What keeps you awake at night?
That’s one of several standard questions I like to pose when I have the opportunity to meet midstream senior executives.
It’s a pleasure to chat informally from time to time with the men and women who lead the midstream, and I relish these opportunities to gain insights to their strategies, their employees, their communities and, certainly, their unitholders and investors.
That question has solicited a variety of answers over time: Safety, the environment, the need for capital, government regulation, market fluctuations, tax law, etc.
But increasingly, the answer has been the same: Staffing—how are we going to find all the trained people we need to make this business work?
The energy business is booming at the same time it faces an unprecedented wave of retirements by experienced people—and just as the business goes into its biggest growth spurt in years. It’s a double whammy, and the midstream may have the biggest challenge of all as it rejiggers and expands North America’s energy infrastructure.

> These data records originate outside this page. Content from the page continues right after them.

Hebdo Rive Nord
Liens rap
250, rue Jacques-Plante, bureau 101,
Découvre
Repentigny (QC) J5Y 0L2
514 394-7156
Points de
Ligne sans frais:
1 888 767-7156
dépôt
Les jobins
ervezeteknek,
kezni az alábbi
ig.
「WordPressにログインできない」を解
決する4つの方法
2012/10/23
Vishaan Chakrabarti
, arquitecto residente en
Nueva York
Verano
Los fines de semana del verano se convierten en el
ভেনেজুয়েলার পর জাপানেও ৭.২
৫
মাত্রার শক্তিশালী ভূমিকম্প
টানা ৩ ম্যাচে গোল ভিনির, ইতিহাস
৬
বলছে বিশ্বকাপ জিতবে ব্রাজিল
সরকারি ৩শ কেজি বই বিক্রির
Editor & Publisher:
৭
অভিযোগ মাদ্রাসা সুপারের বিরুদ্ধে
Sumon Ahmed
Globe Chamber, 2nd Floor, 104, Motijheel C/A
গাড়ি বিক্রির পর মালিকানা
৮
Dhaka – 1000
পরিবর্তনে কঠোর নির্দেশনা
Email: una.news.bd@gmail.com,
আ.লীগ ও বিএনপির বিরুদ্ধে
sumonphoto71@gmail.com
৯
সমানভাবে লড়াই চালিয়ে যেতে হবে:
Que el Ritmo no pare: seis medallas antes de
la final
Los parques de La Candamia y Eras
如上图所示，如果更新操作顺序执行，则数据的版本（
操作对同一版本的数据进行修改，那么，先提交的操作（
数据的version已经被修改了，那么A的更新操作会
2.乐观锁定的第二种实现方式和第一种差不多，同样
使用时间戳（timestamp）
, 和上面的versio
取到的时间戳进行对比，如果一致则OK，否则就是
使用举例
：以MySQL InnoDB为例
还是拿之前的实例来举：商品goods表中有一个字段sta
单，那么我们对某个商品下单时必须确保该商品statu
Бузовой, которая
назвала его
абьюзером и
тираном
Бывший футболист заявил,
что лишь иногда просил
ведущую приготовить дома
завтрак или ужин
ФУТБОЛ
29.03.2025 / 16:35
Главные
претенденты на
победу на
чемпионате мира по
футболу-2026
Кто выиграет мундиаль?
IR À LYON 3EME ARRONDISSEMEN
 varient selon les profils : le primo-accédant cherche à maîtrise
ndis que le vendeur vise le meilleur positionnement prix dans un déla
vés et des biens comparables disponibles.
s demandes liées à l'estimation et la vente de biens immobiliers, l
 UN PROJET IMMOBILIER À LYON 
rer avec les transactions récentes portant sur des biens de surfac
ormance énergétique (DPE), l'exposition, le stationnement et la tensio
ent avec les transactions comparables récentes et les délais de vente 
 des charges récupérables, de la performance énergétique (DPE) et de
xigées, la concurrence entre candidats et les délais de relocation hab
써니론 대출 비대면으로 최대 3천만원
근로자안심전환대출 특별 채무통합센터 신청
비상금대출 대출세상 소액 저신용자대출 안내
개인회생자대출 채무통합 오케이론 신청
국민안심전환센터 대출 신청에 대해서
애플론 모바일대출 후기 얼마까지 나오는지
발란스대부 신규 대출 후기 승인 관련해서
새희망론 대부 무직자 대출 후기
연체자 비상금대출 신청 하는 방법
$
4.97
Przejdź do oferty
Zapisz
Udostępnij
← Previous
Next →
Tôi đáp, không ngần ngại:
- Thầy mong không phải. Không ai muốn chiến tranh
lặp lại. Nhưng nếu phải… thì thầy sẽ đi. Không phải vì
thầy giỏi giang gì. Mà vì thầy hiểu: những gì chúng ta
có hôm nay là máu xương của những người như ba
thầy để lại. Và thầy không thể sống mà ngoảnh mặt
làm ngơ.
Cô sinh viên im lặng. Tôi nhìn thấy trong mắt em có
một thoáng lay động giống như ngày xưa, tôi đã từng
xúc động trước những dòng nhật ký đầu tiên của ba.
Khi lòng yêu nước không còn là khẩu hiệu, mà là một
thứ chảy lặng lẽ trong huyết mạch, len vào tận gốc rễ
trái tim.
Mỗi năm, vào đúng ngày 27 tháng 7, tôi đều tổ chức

It’s no secret that the oil and gas business has a yawning labor shortage. The oil crises of the 1970s made oil and gas the hot major on college campuses into the early 1980s. Then the price crash of 1986 occurred when Saudi Arabia abandoned its role as the world’s swing producer of oil. Newly minted engineers and technicians received pink slips and were shown the door as energy companies struggled to adapt. Many of those people left the business forever to do something else.
Word spread quickly on college and vo-tech school campuses. Oil and gas were NOT something you wanted to do for a living because, frankly, you probably couldn’t make a living. Layoffs continued into the 1990s when staff reductions became the rage in most industries. Companies sought to beef up short-term earnings by cutting general and administrative expense.
That strategy may have been penny wise and pound foolish.
That created an industry that went for nearly two decades in which there was little new blood. It wasn’t until the last few years that energy careers have been in vogue again, thanks to the unconventional plays.
One pipeline chief executive explained to me recently that the result is a critical shortage of people in the middle of their careers. In the next few years, senior employees will retire—and have to be replaced with co-workers half their age with a fraction of their expertise.
I had the opportunity to visit with Dr. Kirk Boatright, president and chief executive of Training Consultants International LLC, during Hart Energy’s recent DUG Midcontinent conference in Tulsa, Oklahoma. He confided that in his 30-plus years of conducting energy-industry training, he has never seen the demand like it is now.
The U.S. Department of Labor has had programs in place for more than a decade through its Employment and Training Administration that encourage energy industry employment. “Promoting careers in energy to the next generation of workers must be improved,” the department says bluntly in reviewing the industry’s critical personnel situation.
Industry is taking notice, too, and this issue of Midstream Business has a review of some training efforts under way.
Overall, the effort is the same: High school and college students must know we don’t make buggy whips. There is a future in oil and gas—including the midstream infrastructure to process and move it. On that they can rest easy.